Zwischen Lynn Schmidts weiblicher und männlicher Reise gibt es kleine Unterschiede, aber beide haben 9 Stadien. In der weiblichen Reise muss der Protagonist tief in sein eigenes Inneres gehen und sich im Zuge der Geschichte verändern und wachsen. Der Protagonist erwacht sehr früh in der Geschichte und strebt im Zuge der Geschichte einer Art Wiedergeburt als reiferer Charakter entgegen.
In der männlichen Reise wehrt der Protagonist sich gegen dieses innere Wachstum bis kurz vor dem Ende der Geschichte, bis er schließlich gezwungen ist sich zu entscheiden innerlich zu wachsen und siegreich zu sein oder weiterhin gegen die innere Veränderung zu rebellieren und letztlich unterzugehen.

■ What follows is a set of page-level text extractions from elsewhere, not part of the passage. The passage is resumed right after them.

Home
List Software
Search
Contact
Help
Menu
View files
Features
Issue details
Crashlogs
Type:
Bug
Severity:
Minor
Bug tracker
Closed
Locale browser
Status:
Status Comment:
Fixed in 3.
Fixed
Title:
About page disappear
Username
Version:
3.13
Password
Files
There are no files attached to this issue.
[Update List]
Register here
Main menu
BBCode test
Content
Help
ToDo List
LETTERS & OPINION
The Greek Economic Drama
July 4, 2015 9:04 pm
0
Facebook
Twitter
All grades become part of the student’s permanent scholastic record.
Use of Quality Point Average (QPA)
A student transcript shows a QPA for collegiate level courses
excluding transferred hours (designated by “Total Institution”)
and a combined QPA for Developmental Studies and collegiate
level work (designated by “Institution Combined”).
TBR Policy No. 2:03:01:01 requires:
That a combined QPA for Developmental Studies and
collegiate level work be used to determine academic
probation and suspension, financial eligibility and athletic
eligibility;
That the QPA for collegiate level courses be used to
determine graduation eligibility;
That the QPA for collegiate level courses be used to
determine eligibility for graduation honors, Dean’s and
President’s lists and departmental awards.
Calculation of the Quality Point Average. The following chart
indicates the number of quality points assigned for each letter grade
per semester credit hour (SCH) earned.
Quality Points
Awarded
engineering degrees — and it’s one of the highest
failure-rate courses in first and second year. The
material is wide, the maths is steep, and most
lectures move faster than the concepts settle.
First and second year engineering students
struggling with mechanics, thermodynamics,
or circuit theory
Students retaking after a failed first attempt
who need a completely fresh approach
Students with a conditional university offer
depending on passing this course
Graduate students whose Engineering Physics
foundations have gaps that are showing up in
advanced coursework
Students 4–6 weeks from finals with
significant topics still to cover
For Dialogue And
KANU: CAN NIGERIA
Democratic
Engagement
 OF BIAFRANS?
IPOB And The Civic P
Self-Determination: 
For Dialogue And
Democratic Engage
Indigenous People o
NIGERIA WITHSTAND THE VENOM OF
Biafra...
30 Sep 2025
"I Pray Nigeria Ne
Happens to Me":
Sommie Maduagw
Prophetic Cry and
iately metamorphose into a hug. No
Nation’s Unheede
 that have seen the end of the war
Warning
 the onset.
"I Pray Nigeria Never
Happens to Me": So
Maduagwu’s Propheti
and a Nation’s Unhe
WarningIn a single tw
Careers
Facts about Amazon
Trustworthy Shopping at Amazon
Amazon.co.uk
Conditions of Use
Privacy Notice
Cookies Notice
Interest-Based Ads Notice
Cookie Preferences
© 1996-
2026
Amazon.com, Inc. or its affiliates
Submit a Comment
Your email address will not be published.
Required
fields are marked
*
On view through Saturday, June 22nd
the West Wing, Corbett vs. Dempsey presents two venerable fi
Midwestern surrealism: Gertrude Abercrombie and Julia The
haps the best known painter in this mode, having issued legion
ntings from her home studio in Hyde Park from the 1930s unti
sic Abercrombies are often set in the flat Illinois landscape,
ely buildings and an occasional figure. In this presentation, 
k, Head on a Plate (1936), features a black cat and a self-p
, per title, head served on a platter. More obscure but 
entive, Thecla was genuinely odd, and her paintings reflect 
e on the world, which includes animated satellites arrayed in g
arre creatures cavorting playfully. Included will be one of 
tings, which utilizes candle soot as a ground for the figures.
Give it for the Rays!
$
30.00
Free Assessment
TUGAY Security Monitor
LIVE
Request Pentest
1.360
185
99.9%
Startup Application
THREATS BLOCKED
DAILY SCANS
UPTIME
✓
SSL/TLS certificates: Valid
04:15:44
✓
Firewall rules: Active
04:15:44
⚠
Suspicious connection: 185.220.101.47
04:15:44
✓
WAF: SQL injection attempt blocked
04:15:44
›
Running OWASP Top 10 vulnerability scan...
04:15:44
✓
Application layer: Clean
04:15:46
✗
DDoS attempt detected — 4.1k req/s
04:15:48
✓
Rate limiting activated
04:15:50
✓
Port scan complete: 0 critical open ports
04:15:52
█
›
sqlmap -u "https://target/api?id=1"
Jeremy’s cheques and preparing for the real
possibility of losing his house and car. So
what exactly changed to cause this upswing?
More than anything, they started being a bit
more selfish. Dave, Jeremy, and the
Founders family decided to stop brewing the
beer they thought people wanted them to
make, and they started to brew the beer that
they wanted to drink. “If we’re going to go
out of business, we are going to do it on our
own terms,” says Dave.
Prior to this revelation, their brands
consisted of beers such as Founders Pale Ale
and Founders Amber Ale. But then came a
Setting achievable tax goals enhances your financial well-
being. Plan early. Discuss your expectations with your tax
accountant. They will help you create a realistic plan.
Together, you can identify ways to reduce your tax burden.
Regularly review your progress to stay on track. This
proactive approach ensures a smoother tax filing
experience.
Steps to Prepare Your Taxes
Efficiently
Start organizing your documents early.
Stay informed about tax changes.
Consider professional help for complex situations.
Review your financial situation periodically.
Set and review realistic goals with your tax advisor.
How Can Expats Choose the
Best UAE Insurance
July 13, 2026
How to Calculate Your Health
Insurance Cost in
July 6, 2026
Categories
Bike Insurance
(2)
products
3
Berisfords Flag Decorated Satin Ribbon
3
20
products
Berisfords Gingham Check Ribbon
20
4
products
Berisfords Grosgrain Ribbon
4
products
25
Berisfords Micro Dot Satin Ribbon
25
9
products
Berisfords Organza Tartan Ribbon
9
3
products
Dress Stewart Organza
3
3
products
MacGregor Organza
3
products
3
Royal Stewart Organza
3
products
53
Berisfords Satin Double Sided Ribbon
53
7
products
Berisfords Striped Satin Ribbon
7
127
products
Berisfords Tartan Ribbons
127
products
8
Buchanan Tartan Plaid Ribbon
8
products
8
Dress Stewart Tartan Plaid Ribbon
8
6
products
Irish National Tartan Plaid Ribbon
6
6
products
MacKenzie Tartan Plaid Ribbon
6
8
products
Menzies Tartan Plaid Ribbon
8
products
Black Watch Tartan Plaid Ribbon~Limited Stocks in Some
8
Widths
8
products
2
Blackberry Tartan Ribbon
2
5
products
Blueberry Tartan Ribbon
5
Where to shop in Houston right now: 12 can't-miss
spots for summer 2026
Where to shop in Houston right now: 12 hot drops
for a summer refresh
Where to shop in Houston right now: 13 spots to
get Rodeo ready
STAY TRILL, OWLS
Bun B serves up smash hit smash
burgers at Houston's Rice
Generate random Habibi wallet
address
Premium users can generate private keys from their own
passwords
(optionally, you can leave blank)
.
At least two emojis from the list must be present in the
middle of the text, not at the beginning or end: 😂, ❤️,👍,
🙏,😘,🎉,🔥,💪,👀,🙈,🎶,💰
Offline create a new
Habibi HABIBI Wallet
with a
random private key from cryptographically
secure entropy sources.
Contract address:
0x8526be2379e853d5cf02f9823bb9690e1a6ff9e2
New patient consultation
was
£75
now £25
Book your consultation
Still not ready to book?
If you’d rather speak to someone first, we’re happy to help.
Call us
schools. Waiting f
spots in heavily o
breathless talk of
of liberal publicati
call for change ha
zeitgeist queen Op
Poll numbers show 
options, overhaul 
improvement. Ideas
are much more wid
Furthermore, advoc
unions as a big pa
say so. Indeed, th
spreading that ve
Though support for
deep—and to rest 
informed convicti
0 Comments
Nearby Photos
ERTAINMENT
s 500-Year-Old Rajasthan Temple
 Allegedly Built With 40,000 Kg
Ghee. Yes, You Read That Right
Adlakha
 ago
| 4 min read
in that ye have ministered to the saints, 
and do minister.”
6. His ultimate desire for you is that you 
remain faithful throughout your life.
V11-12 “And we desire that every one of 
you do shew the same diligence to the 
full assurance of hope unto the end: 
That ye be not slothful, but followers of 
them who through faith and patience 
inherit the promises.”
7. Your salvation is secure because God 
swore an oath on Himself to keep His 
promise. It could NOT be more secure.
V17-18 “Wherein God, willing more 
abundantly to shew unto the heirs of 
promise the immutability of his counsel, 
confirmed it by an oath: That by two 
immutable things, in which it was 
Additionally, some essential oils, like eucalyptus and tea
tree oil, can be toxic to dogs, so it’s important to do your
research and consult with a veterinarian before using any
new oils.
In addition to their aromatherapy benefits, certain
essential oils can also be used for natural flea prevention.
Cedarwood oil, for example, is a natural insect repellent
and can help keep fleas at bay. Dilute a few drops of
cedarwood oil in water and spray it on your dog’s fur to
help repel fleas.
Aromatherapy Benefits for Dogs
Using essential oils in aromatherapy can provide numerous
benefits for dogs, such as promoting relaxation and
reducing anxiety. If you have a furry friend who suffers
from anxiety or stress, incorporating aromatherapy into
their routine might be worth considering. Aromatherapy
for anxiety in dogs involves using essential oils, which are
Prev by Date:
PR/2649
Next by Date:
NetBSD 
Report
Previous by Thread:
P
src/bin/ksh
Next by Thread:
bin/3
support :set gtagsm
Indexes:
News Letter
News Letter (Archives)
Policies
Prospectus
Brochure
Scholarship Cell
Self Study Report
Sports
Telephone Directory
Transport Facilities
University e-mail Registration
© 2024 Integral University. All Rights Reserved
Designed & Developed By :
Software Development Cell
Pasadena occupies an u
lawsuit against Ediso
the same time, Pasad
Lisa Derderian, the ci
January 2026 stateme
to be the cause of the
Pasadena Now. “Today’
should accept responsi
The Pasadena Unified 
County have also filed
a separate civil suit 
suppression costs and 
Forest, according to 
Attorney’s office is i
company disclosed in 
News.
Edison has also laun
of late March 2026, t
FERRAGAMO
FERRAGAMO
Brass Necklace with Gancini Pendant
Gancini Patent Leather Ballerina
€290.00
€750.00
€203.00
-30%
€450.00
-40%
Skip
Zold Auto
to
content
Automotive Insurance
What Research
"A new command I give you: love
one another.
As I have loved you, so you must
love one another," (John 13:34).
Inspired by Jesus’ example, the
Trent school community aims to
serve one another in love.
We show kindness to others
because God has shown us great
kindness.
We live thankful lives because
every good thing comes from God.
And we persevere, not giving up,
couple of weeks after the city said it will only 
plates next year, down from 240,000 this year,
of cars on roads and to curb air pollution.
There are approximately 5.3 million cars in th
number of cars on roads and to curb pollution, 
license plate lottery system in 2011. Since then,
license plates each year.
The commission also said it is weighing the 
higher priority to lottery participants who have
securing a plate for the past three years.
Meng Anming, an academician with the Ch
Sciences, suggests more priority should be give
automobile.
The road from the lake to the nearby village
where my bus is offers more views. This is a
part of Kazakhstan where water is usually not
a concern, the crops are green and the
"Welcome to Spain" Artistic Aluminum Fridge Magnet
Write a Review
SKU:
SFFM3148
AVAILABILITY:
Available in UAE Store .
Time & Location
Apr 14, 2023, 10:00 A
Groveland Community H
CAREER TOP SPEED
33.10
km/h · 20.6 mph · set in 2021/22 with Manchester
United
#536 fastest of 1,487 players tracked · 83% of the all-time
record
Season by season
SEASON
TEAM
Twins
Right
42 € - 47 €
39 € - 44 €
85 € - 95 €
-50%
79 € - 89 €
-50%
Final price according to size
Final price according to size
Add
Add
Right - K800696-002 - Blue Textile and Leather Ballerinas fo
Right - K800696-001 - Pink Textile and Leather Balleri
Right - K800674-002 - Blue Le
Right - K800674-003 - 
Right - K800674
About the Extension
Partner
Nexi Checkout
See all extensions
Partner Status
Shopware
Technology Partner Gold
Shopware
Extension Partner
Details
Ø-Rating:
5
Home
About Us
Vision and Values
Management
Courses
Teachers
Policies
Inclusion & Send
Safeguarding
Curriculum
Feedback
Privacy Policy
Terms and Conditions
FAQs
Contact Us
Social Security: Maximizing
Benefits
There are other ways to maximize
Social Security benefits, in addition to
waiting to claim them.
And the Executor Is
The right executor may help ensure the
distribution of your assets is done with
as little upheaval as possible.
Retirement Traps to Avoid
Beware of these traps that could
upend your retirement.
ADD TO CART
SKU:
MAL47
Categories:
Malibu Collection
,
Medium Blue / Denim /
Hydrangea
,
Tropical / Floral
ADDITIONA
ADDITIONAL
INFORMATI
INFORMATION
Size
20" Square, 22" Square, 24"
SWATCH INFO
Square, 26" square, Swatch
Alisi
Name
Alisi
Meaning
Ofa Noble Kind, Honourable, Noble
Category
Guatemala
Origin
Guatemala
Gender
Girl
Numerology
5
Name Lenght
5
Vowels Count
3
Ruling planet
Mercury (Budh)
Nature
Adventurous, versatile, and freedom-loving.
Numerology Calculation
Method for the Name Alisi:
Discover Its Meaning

Dabei können natürlich auch weibliche Protagonisten die männliche Reise beschreiten und umgekehrt. Die Kategorisierung von Lynn Schmidt bezieht sich auf die Unterschiede beider Reisen, nicht auf das Geschlecht der Protagonisten, welche diese Reisen durchmachen. Wer mehr über Lynn Schmidts Reisen erfahren will, wird in ihrem wundervollen Buch 45 Master Characters fündig, das neben den beiden Heldenreisen auch eine große Hilfe bei der Entwicklung tiefgründiger Charaktere findet. Mehr über Campbells Heldenreise findet Ihr in seinem Buch Der Heros in tausend Gestalten (insel taschenbuch).